Selected extract
Triple legacy of imperialism, Zionism and revisionism
When British and French imperialism co-opted the Arab revolt against the Ottoman Empire a hundred years ago during WWI, they
created a patchwork of states
that didn't really correspond to real ethnic or religious divisions in
the Middle East. States like Syria, Lebanon, Jordan and Iraq were
created to the advantage of imperialism, which understood the growing
importance of oil and therefore their strategic imperatives in the
region. As in Africa, divide and conquer was their watchword. Soon
nationalism and anti-colonialism grew in response to the regional
imperialist mandates, forces of rebellion appeared all over the Middle
East. Communist parties and militant labor movements blossomed.
But with the creation of the Zionist entity of Israel in the late
1940s, suddenly the obvious divisions of class were not the only
faultlines. Palestine was occupied and a whole nation dispersed. Iraq
before Israel had a large Jewish population, and this population was a
backbone in fact of the Iraqi Communist Party. As Israel insisted on the
“Israeliness” of Jewish Arabs, suddenly sectarian identity became
crucial, pushing rifts in contradictory societies to the fore. Jewish
Arabs fled to Israel en masse. Arab nationalist forces kicked out direct
imperialist rule across the Middle East and tried to forge secular
societies, often using at least the rhetoric of socialism. Leftists
(perhaps best identified as “revisionists”) subordinated their politics
to those of the nationalists in country after country, and over the
decades found themselves in turn co-opted or brutally repressed.
Meanwhile, the State of Israel, opposed by radicalizing,
communist-influenced guerrilla armies of Palestinian fedayeen, quietly
began to foster the development of Islamic social movements to subvert
the influence of secular nationalism and communism.
But with the victory of the Islamic revolution in Iran in 1979 and
the collapse of Soviet influence in the region ten years later,
nationalism and leftism buckled ineffectively against the continued
injustice and brutality of the Zionist state. All of a sudden the
sectarian and ethnic tensions began to flare, first with the Lebanese
civil war, the Soviet invasion of Afghanistan, then the Iran-Iraq war,
and eventually three invasions by US imperialism. Islamic fundamentalism
gained new legitimacy as an effective form of opposition to local
corruption, to imperialism and to some extent Zionism, and suddenly
secular ideologies, including Marxism, seemed irrelevant. (Islamic
fundamentalism also gained a fortune in aid from the US as it positioned
itself against the Soviet Union in Afghanistan; even Osama bin Laden
was America's best friend
for a hot minute in the 1980s).
ISIS, like Al-Qaeda, is a product of this new reality. Social
revolution, though vastly different than what how we communists define
it, is now the watchword of the religious far right. Of course the
Middle East is not the only place where that is increasingly true:
there's a serious warning embedded here for leftist revolutionaries. The
social revolution promised by ISIS involves a repressive, deeply
conservative view of Islam.
Today's Iraqi government was created by US imperialism in the
aftermath of its unprovoked invasion in 2003. The government was set up
in a power-sharing arrangement between Iraq's Sunni, Shi'ite, and
Kurdish populations, inverting the dominance from Sunni under Saddam to
Shi'a under al-Maliki. The US stopped a Sunni insurgency through a
combination of mass violence and bribery. And then the US left.

Activity 1
According to the excerpt on the Middle East, which population was a backbone of the Iraqi Communist Party?
Activity 2
For each statement, indicate whether it agrees with the excerpt on the Middle East, answering yes or no and quoting the deciding words: (a) The present Iraqi government was created by US imperialism after its 2003 invasion. (b) Soviet influence in the region collapsed five years after the Iranian revolution. (c) Israel fostered the development of Islamic social movements.
The data that follow are separate material, unrelated to the excerpt on the Middle East.

Recorded information

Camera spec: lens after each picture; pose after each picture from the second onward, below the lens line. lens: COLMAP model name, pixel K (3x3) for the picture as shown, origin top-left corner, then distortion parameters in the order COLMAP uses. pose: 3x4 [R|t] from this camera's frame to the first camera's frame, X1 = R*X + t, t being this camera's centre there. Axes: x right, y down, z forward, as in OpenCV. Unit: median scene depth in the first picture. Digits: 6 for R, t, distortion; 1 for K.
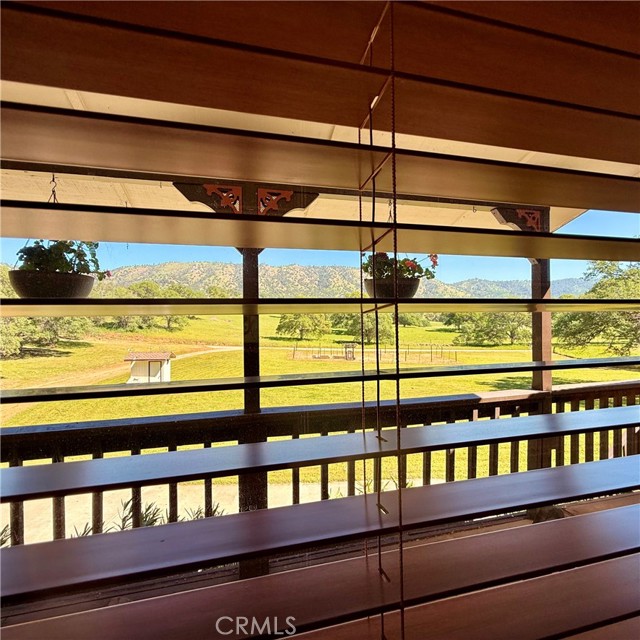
lens RADIAL K [[342.6, 0, 318.2], [0, 342.6, 323.8], [0, 0, 1]] dist [0.003705, 0.000401]
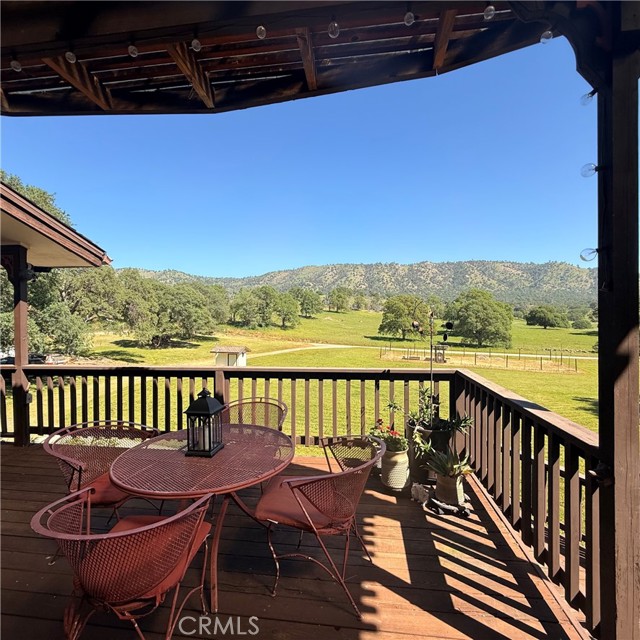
lens RADIAL K [[342.6, 0, 319.5], [0, 342.6, 317.4], [0, 0, 1]] dist [0.003705, 0.000401]
pose [[0.929581, 0.002148, -0.368611, 0.089029], [-0.008650, 0.999835, -0.015989, -0.000600], [0.368516, 0.018051, 0.929446, 0.001343]]
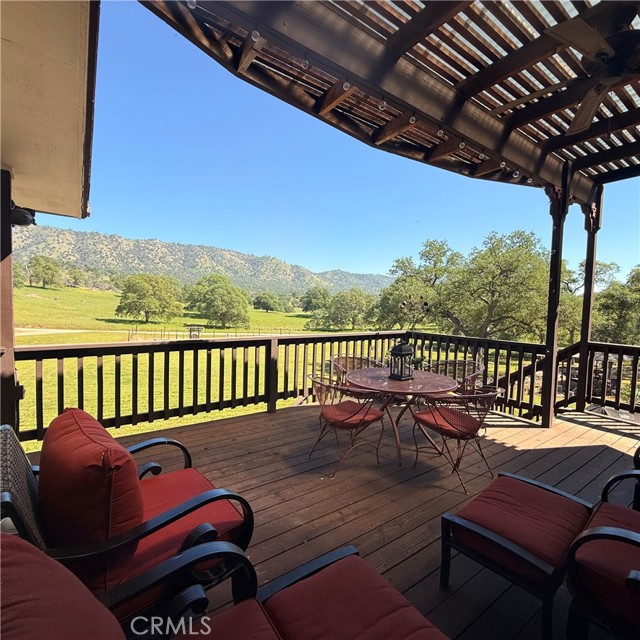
lens RADIAL K [[342.6, 0, 319.4], [0, 342.6, 322.2], [0, 0, 1]] dist [0.003705, 0.000401]
pose [[0.929496, 0.015770, 0.368495, 0.041726], [-0.030011, 0.999006, 0.032946, 0.001548], [-0.367609, -0.041682, 0.929046, -0.013886]]
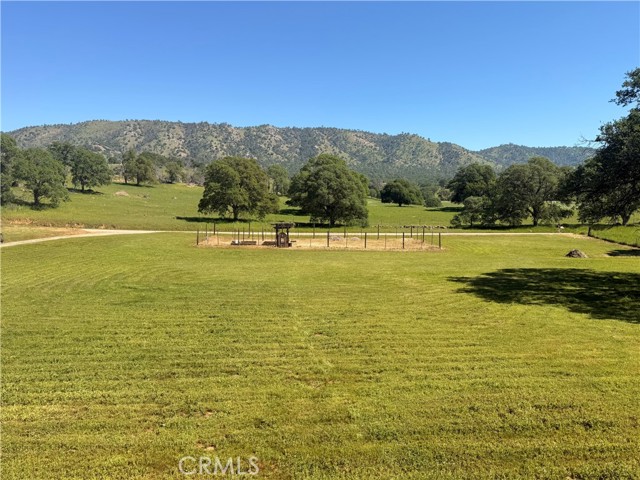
lens RADIAL K [[450.3, 0, 319.0], [0, 450.3, 237.5], [0, 0, 1]] dist [0.063960, -0.035256]
pose [[0.999404, -0.006457, 0.033897, 0.090201], [0.004117, 0.997632, 0.068651, 0.018015], [-0.034260, -0.068471, 0.997065, 0.080971]]
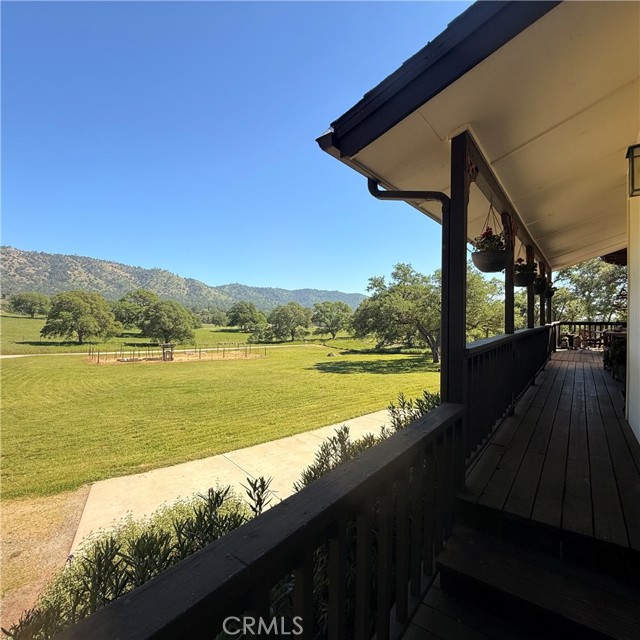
lens RADIAL K [[342.6, 0, 319.2], [0, 342.6, 320.3], [0, 0, 1]] dist [0.003705, 0.000401]
pose [[0.780838, 0.004024, 0.624721, -0.118013], [0.006624, 0.999870, -0.014721, 0.006096], [-0.624698, 0.015633, 0.780710, -0.004656]]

Exercise solution 1
Iraq's large Jewish population before Israel.

Exercise solution 2
(a) Yes: "Today's Iraqi government was created by US imperialism in the aftermath of its unprovoked invasion in 2003."
(b) No: "the collapse of Soviet influence in the region ten years later"
(c) Yes: "quietly began to foster the development of Islamic social movements"